Colliers reveals that 57% of EMEA investors (and 60% of global investors) chose quality office assets in major markets as their top strategy picks. European cities like London, Paris, Berlin and Munich have retained their allure and will be in high demand next year.
The appeal of offices not only stems from the realisation that demand for this asset is here to stay, particularly in cities supported by strong transport infrastructure and high amenity values, but also the ease of large-scale capital deployment that office assets represent. The rising cost of construction, viewed by 4 in 5 (81%) investors as a pain point, limiting new builds, renovations, and retrofit projects amplify the race to core, and investors expect the stark imbalance between demand and supply will see core office values increase by up to, or more than 10% over the next 12 months.
Investing with intent
“Based on our 2022 Global Investor Outlook, pent-up demand and delayed transactions will translate into momentum next year. However, investors face an increasingly complex and competitive marketplace, coloured by new regulations and COVID-19 uncertainties. With the amount of dry powder readily available, offices in Tier 1 cities are seen as safe haven assets that offer an attractive route to deploy capital,” said Tony Horrell, Head of Global Capital Markets at Colliers.
This year’s report shows ESG (environmental, social, governance) considerations are prominent, with nearly 3 in 4 investors integrating environmental factors into their strategies. This desire to invest with intent is both a means of future-proofing their assets and responding to stakeholder and societal pressures requiring them to respond to the climate crisis.
Sustainability is creating a greater chasm between newer, high-quality assets in prime space and older, second-hand stock in city submarkets. To protect their portfolios, investors are concentrating on Grade-A buildings that prioritize sustainability and wellness credentials, while disposing of aging, non-compliant assets that risk potential obsolescence if they are not regarded as retrofit opportunities to capitalize. This recalibration of assets under management will drive market turnover.

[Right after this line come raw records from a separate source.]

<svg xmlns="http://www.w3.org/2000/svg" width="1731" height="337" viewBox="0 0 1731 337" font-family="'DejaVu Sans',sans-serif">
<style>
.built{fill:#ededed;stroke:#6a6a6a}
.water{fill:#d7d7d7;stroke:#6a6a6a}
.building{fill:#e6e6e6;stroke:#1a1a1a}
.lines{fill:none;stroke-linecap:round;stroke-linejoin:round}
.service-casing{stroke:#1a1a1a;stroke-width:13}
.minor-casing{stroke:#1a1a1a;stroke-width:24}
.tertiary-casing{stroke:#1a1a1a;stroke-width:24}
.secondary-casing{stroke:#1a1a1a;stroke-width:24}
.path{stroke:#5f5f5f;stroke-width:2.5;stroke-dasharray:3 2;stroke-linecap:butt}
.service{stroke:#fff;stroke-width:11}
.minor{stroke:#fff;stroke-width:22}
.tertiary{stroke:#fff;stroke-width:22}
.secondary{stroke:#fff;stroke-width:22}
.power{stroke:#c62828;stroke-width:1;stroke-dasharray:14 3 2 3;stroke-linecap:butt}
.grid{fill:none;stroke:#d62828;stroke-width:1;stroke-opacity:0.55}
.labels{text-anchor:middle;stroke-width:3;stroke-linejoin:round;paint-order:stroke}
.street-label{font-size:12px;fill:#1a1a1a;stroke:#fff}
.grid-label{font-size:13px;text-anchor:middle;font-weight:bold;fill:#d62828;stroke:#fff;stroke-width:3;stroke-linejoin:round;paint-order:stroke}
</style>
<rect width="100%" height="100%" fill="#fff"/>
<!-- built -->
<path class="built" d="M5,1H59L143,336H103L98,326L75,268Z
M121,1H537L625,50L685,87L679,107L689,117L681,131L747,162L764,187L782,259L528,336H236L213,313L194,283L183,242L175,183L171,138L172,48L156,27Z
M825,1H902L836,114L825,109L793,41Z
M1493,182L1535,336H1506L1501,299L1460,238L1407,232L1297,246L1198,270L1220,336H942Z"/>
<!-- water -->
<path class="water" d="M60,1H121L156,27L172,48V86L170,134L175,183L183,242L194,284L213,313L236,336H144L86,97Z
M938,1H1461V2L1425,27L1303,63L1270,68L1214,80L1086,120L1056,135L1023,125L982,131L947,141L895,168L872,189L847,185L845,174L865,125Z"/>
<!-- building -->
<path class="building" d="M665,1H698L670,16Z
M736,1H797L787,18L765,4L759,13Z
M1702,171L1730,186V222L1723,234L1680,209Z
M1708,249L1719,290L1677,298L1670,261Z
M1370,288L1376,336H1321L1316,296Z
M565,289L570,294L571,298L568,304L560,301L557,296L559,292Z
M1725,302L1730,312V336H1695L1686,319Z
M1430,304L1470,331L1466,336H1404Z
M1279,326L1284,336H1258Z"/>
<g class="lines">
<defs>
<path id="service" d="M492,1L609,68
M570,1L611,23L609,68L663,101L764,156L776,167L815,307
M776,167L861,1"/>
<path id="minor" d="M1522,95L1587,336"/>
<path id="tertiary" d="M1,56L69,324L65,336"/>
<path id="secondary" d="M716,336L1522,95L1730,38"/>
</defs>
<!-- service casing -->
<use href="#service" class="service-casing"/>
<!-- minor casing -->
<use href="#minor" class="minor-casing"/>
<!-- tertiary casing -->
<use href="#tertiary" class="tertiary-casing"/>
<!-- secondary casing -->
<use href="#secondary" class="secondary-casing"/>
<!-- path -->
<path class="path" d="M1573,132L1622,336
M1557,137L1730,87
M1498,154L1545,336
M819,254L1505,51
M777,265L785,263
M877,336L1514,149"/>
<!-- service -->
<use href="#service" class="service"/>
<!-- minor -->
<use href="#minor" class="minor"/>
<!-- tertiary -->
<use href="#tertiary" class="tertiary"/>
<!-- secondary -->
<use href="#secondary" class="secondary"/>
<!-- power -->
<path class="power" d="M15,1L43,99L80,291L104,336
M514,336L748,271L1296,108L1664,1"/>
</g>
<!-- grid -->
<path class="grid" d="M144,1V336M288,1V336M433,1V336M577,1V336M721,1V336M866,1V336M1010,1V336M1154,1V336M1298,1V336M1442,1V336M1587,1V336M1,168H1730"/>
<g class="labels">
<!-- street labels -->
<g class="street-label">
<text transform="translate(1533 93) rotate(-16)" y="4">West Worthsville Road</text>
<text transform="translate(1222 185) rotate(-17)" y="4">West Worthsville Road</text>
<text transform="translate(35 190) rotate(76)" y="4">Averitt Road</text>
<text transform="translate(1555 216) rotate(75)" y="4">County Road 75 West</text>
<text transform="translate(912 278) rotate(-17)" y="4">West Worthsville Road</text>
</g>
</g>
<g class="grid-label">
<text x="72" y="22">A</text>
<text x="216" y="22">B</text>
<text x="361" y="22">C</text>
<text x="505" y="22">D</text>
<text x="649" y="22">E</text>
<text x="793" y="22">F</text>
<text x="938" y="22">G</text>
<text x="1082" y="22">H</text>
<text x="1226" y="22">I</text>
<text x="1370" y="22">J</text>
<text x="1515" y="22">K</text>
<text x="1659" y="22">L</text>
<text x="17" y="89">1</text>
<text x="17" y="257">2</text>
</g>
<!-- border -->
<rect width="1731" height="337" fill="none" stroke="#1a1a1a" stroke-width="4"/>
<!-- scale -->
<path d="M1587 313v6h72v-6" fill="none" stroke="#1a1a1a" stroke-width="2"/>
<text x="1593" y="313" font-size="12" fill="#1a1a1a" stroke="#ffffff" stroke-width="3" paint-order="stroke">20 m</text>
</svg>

“We are seeing an increased pressure from investors on ESG issues, which in the core and core plus segments have become one of the key selection criteria over the last 6 months. The lack of appropriate ESG credentials already affects not only the valuation of the property, but also the liquidity of real estate in the investment market - some funds are not allowed to acquire real estate that does not meet specific ESG requirements. We expect this trend to strengthen over the next 12 months,” said Piotr Mirowski, Senior Partner, Head of Investment Services.
Partnership key to realizing diversified portfolios
The pandemic introduced new risks and heightened others for certain real estate assets. Investors are looking for more ways to ensure their portfolios are resilient and diversified, exploring specialized assets such as data centres, life science facilities, affordable and student housing that benefit from their strong ties to demographic and societal trends.

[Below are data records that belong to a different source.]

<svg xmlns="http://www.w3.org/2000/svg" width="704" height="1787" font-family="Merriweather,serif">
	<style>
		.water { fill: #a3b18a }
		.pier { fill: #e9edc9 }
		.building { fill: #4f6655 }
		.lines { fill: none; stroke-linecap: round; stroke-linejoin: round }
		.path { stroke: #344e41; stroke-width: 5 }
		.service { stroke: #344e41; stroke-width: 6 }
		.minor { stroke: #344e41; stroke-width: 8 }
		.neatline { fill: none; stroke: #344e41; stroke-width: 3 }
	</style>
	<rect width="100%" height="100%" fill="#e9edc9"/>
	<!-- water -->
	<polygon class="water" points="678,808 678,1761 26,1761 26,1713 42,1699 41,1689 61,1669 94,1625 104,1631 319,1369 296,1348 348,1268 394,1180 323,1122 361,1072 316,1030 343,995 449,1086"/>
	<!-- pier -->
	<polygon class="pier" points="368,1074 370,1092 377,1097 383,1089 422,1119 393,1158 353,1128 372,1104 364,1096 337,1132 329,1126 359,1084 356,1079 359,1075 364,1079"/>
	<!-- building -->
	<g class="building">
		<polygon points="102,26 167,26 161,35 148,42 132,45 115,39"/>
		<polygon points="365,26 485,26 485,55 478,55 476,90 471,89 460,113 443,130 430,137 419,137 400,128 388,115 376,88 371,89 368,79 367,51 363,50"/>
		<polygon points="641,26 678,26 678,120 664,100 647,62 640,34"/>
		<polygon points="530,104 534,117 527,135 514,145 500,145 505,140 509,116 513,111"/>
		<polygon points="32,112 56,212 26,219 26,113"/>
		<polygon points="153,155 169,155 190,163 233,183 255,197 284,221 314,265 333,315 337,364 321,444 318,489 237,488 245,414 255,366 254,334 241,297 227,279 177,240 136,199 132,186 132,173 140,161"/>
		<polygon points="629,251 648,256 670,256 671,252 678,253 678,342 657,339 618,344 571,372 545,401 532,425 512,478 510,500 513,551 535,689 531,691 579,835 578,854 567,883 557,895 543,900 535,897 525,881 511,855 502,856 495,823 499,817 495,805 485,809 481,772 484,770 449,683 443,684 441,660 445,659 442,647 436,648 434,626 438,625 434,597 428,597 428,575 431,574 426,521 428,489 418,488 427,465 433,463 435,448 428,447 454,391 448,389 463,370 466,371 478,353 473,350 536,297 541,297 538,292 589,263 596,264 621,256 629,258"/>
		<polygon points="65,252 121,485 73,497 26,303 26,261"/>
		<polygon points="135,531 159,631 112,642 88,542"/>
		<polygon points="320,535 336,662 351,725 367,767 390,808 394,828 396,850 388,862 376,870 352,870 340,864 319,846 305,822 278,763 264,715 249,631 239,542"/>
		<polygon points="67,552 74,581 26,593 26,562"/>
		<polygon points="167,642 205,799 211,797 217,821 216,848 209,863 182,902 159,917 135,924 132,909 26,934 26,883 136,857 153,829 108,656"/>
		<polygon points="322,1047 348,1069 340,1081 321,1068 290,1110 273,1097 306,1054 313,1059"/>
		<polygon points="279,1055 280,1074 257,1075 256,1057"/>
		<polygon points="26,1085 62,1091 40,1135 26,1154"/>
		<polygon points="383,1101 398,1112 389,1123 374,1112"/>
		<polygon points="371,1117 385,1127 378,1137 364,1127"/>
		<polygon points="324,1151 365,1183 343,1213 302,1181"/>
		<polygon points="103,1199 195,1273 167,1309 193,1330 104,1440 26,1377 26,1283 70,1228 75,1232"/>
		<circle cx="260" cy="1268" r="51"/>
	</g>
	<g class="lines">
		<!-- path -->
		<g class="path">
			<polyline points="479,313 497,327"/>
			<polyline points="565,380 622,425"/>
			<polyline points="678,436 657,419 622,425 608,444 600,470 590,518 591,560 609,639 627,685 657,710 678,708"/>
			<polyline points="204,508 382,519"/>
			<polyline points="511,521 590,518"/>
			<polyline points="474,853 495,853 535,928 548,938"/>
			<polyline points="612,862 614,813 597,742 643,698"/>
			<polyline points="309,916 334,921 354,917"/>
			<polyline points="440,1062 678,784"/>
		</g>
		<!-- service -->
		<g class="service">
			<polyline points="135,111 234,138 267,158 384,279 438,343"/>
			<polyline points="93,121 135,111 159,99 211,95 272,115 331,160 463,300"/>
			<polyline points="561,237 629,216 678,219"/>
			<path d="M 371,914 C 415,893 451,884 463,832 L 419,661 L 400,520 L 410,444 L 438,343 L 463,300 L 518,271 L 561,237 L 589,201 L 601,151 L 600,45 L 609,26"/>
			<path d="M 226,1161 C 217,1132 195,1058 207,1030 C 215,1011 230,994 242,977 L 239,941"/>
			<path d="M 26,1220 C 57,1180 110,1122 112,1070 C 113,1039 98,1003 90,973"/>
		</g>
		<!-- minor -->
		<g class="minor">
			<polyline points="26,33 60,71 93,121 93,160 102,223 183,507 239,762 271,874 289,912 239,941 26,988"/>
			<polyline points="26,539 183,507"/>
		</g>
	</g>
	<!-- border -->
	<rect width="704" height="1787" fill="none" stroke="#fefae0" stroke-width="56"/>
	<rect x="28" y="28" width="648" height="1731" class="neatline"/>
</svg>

“Joint ventures, local partnerships and M&A strategies are great for savvy investors who want to get ahead. Alternative assets present compelling investment cases, but their unique characteristics make teaming up with the right partner essential. There’s a clear need for expertise to fill knowledge gaps and safely guide capital, particularly those in nascent sectors,” said Damian Harrington, EMEA Head of Research and Head of Global Capital Markets research.
Other EMEA key findings from the Colliers 2022 Global Investor Outlook include:
- Top three assets of choice include industrial & logistics, which is still unsurprisingly the top asset of choice, with 69% of respondents most likely to invest in this asset in 2022, followed by 57% in offices and 40% in multi-family.
- Europe’s hotel sector is once again on the investor radar thanks to a nascent revival of travel and tourism. But labour shortages have made the return of some hotels difficult. Repurposing hotels remains a trend that is attracting value-add players.
- Investors expect price increases in luxury retail, convenience and food-anchored assets. Traditional shopping centres will likely undergo a period of transition, with the repositioning of department stores a potential prelude to near and mid-term trends.
- Alternative segments attracting the most attention in Europe are life sciences, student housing, affordable housing and data centres. Life science market in Europe lags the U.S. and the data centre market is less mature compared to Asia, which can make it difficult to secure income-producing assets at scale.
- The office locations of choice are London (45%); Paris (30%); Berlin (30%); Munich (30%). Investors are looking at offices as a potential area where they can see returns versus the market.
- The survey shows multifamily/BTR assets gaining appeal, particularly among investors in the Nordics and Southern Europe. Traditional homeowners’ markets such as Poland are attracting significant interest as social and economic trends point to more people renting.
“The results of the "Global Investor Outlook 2022" report clearly confirm the interest in the living sector, which has become one of the most desirable assets - 40% of investors mention it as one of their top three. Paradoxically, the pandemic contributed to the development of the sector in Poland, during which investors were more cautious when it comes to retail and hotel market, and turned towards the stable living sector, well known from their local markets. The development of the living segment in Poland is influenced by many factors, including a supply gap of nearly 3 million units. It is also worth noting that at the same time the perception of renting is changing. Poles, accustomed to the traditional model of owning a flat, are increasingly considering renting as an alternative,” - said Dorota Wysokińska-Kuzdra, Senior Partner, Head of Corporate Finance & Living Services.